Description of the task ::
Please output the entries below from the line that contains "Group A, B, C, D, E" through the final line, reproduced exactly and alone.

Dataset extract ::
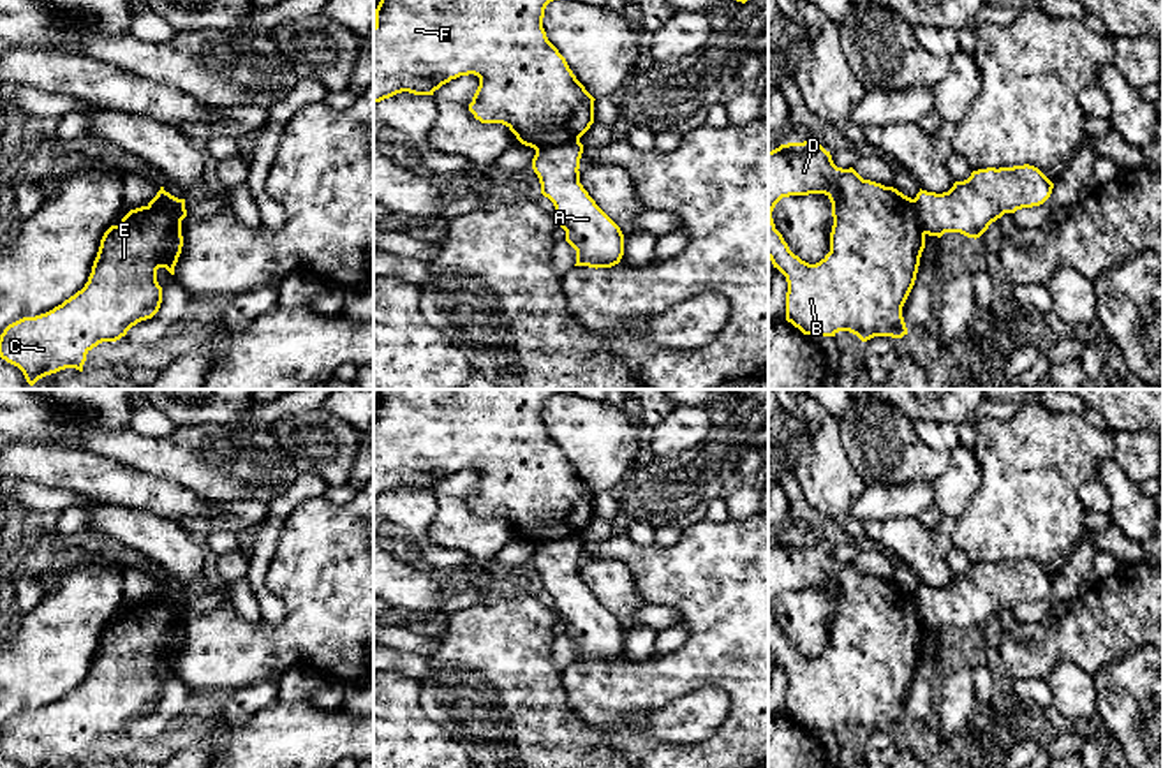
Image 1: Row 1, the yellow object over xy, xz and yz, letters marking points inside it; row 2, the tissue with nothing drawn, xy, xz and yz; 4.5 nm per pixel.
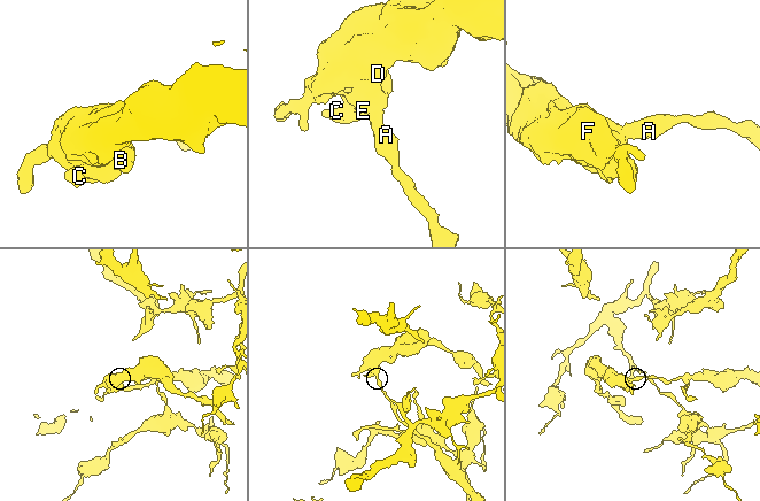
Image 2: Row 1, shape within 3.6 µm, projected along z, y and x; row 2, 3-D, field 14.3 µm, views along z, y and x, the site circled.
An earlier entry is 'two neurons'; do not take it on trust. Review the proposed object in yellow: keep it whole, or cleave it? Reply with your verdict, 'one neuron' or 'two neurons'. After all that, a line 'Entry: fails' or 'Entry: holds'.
two neurons
Entry: holds

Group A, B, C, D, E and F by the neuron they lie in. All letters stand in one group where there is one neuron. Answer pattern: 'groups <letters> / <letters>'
groups A / B C D E F

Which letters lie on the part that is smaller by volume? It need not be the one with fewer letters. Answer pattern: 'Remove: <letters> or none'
Remove: B, C, D, E, F

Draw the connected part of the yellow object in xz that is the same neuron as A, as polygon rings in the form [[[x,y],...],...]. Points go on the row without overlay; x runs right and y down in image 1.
[[[580,535],[539,543],[532,564],[541,588],[555,601],[566,636],[576,645],[574,661],[611,662],[624,650],[624,629],[580,578],[582,548]]]

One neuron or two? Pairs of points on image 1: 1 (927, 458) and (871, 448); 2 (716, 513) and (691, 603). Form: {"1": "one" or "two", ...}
{"1": "one", "2": "two"}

Exercise response ::
Group A, B, C, D, E and F by the neuron they lie in. All letters stand in one group where there is one neuron. Answer pattern: 'groups <letters> / <letters>'
groups A / B C D E F

Which letters lie on the part that is smaller by volume? It need not be the one with fewer letters. Answer pattern: 'Remove: <letters> or none'
Remove: B, C, D, E, F

Draw the connected part of the yellow object in xz that is the same neuron as A, as polygon rings in the form [[[x,y],...],...]. Points go on the row without overlay; x runs right and y down in image 1.
[[[580,535],[539,543],[532,564],[541,588],[555,601],[566,636],[576,645],[574,661],[611,662],[624,650],[624,629],[580,578],[582,548]]]

One neuron or two? Pairs of points on image 1: 1 (927, 458) and (871, 448); 2 (716, 513) and (691, 603). Form: {"1": "one" or "two", ...}
{"1": "one", "2": "two"}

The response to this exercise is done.